───── Kaynak Metin

Perşembe, 19 Ocak 2012 16:37

Atatürk, İrtica ve İskender Pala,

Atatürk’ü tanımayanımız yoktur. Türkiye Cumhuriyetinin Kurucusu ve büyük önder.
İrtica ise; sözde Atatürk’ü kendisine rehber almış ve engin dehasından istifade etmek yolunda büyük çaba sarf eden ve kendisini cumhuriyetin diğer fertlerinden farklı ve vazifeli gören kesime göre dini usul ve kaidelere bağlı kurallar bütününü ifade eder.
Bu kesim kesinlikle büyük önderin tek mirasçısı ve çocuklarıdır. Diğerleri ise ortaçağ Avrupa’sın da adlandırılan ruhban sınıfından olan diğerleridir. Bu kesim çağ dışıdır ve cumhuriyet düşmanıdırlar.
Şimdi birde büyük önderin yani Atatürk’ün kurduğu Türk dil kurumunda ki tarifine bakalım irticanın. Orada da “Gericilik” manasına gelmekte.
Diyanet İşleri Başkanlığına göre İrtica, Arapça kökenli bir kelime olup 'geriye dönmek' anlamına gelen 'Rücu' mastarından türetilmiştir. Türkçe'mizde, eski düzeni getirmeye çalışmak anlamını ifade eder. Bir yönüyle dinden sapmak, tekrar cehalet ve şirk hayatına dönmektir.
Görüyorsunuz ki irtica kelimesi çağ dışılık ve İslam’dan önceki cahiliye hayatını anlatmak için kullanılırken bir anda dönüşüme uğramış ve iç güvenlik strateji belgesi ile de tescillenerek tamamen din aleyhtarı bir manada kullanılmaya başlanmıştır.
İç Güvenlik Strateji Belgesine göre irtica; Devletin anayasada belirlenen demokratik, laik, sosyal, hukuki, siyasi ve iktisadi yapısını ortadan kaldırarak dini esas ve prensiplere dayanan bir devlet kurma amacını güden faaliyetlerdir.
Yani dindarlar toplumun sahip olduğu çağdaş değerleri reddedip akla ve bilime aykırı eylemlerde bulunarak çağ dışı bir düzeni geri getirmeye çalışırlar. Bu kesime göre her türlü gelişim, değişim ve yeniliğe karşı tavırlı olmak irticanın en önemli özelliğidir.
Hal bu ki aslında irtica İslam’dan önceki cahiliye dönemini anlatmaya yararken, bir anda İslam aleyhtarı bir kelime oluvermiştir.
Ve bu manada irtica yaftası ile damgalanmış, çağdışı, modernizimden uzak bir isim olarak adlandırılan İskender Pala, YAŞ kararı ile ordudan uzaklaştırılmış ve bir anda tek başına bırakılmıştır.

──────────
───── Çıkarılan Bilgiler

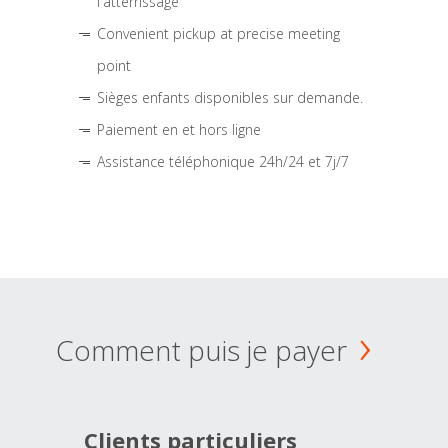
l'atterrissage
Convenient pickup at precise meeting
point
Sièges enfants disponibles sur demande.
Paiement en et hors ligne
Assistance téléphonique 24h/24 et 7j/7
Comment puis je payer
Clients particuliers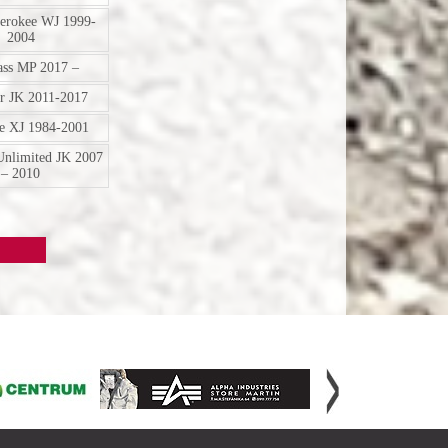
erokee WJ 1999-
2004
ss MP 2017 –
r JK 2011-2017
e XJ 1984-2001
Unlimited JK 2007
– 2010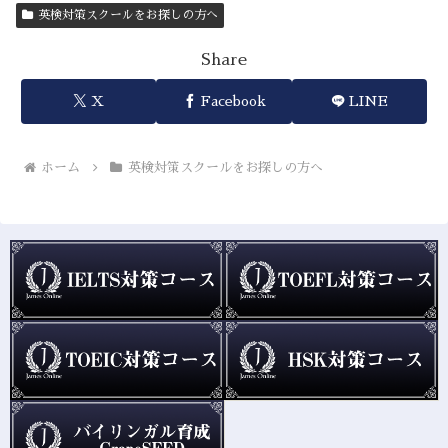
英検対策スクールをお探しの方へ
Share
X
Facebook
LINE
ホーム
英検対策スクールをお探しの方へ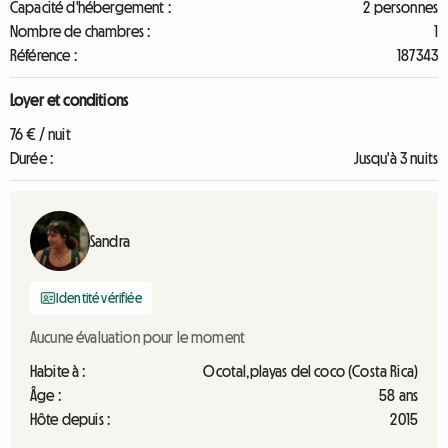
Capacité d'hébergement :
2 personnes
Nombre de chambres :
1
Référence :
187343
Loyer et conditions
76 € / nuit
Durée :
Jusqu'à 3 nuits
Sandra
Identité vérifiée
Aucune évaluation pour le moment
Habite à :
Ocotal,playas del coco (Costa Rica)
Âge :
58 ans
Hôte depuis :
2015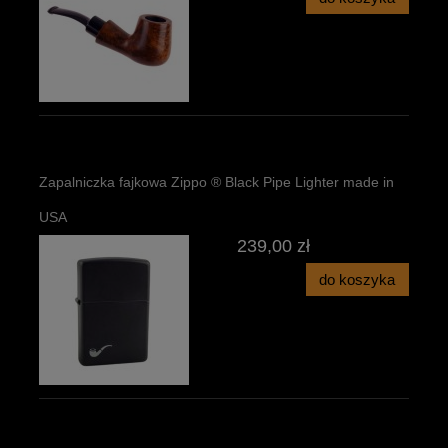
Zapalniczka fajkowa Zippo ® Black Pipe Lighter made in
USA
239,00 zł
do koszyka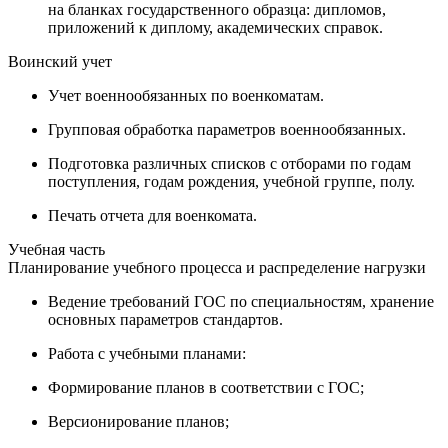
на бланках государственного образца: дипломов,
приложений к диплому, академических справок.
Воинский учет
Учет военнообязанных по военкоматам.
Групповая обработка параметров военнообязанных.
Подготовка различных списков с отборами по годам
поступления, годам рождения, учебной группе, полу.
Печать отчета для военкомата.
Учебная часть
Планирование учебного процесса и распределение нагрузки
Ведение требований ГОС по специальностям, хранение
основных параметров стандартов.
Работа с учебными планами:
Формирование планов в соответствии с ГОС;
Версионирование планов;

──────────
───── Çıkarılan Bilgiler

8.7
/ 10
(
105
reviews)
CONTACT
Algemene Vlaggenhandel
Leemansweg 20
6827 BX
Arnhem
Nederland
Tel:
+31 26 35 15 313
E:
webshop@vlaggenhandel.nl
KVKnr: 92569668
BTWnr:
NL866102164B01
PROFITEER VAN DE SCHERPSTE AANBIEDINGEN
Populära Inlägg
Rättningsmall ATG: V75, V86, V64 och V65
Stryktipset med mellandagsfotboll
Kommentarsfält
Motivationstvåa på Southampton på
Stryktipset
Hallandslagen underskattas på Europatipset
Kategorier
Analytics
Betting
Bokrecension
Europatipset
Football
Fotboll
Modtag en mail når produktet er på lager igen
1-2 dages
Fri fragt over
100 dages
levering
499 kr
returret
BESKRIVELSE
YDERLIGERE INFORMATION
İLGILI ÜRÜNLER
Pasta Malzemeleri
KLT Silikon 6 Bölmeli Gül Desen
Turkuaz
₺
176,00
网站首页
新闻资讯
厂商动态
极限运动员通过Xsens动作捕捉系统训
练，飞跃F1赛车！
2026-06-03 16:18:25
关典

──────────

Yapılacak Alıştırmalar.
(a) İrtica hakkındaki yazıda "Diyanet İşleri Başkanlığına göre" sözleriyle açılan paragrafı, ana bilgilerini koruyarak madde madde yeniden yazın.
(b) İrtica hakkındaki yazıdan "İç Güvenlik Strateji" ile başlayıp "bir kelime oluvermiştir." ifadesine kadar süren bölümü hiç değiştirmeden kopyalayın.
(c) İrtica hakkındaki yazıyı, son cümlesinin ardından devam ettirin.
Bu satırlar başka bir kaynaktan alınmıştır.

Alıştırma Cevapları.
(a)
- Diyanet İşleri Başkanlığına göre irtica Arapça kökenli bir kelimedir ve "geriye dönmek" anlamındaki "rücu" mastarından türetilmiştir.
- Türkçede eski düzeni getirmeye çalışmak anlamına gelir.
- Bir yönüyle dinden sapmak, yeniden cehalet ve şirk hayatına dönmek demektir.

(b)
İç Güvenlik Strateji Belgesine göre irtica; Devletin anayasada belirlenen demokratik, laik, sosyal, hukuki, siyasi ve iktisadi yapısını ortadan kaldırarak dini esas ve prensiplere dayanan bir devlet kurma amacını güden faaliyetlerdir.
Yani dindarlar toplumun sahip olduğu çağdaş değerleri reddedip akla ve bilime aykırı eylemlerde bulunarak çağ dışı bir düzeni geri getirmeye çalışırlar. Bu kesime göre her türlü gelişim, değişim ve yeniliğe karşı tavırlı olmak irticanın en önemli özelliğidir.
Hal bu ki aslında irtica İslam’dan önceki cahiliye dönemini anlatmaya yararken, bir anda İslam aleyhtarı bir kelime oluvermiştir.

(c)
İskender Pala hayatın gerçekleri ile karşı karşıya kaldıktan sonra asıl gerçek dünya ile baş başa kalmış ve içindeki modernizim duygusunu serbest bırakma imkânına kavuşmuştur. Kendisini çağdışı olarak adlandıranların aksine onlardan daha modern, çağdaş ve sosyal yönü olan bir insan olduğunu tüm topluma göstermiştir.
Elbette o, kız çocuklarını diri diri toprağa gömen, kendi yaptıkları helvacıkları ilah diye gören bir toplumu aydınlatarak medeniyetler üstü bir toplum haline gelmesini sağlayan İslam ile şereflenmişti. Bu şerefledir ki O, kâinat kitabını yaratıcısının nazarı ile okuyabilmiş ve okuduğunu dimağlara aktarabilmiş edip bir insan olmak yolunda mesafeler kat etmişti.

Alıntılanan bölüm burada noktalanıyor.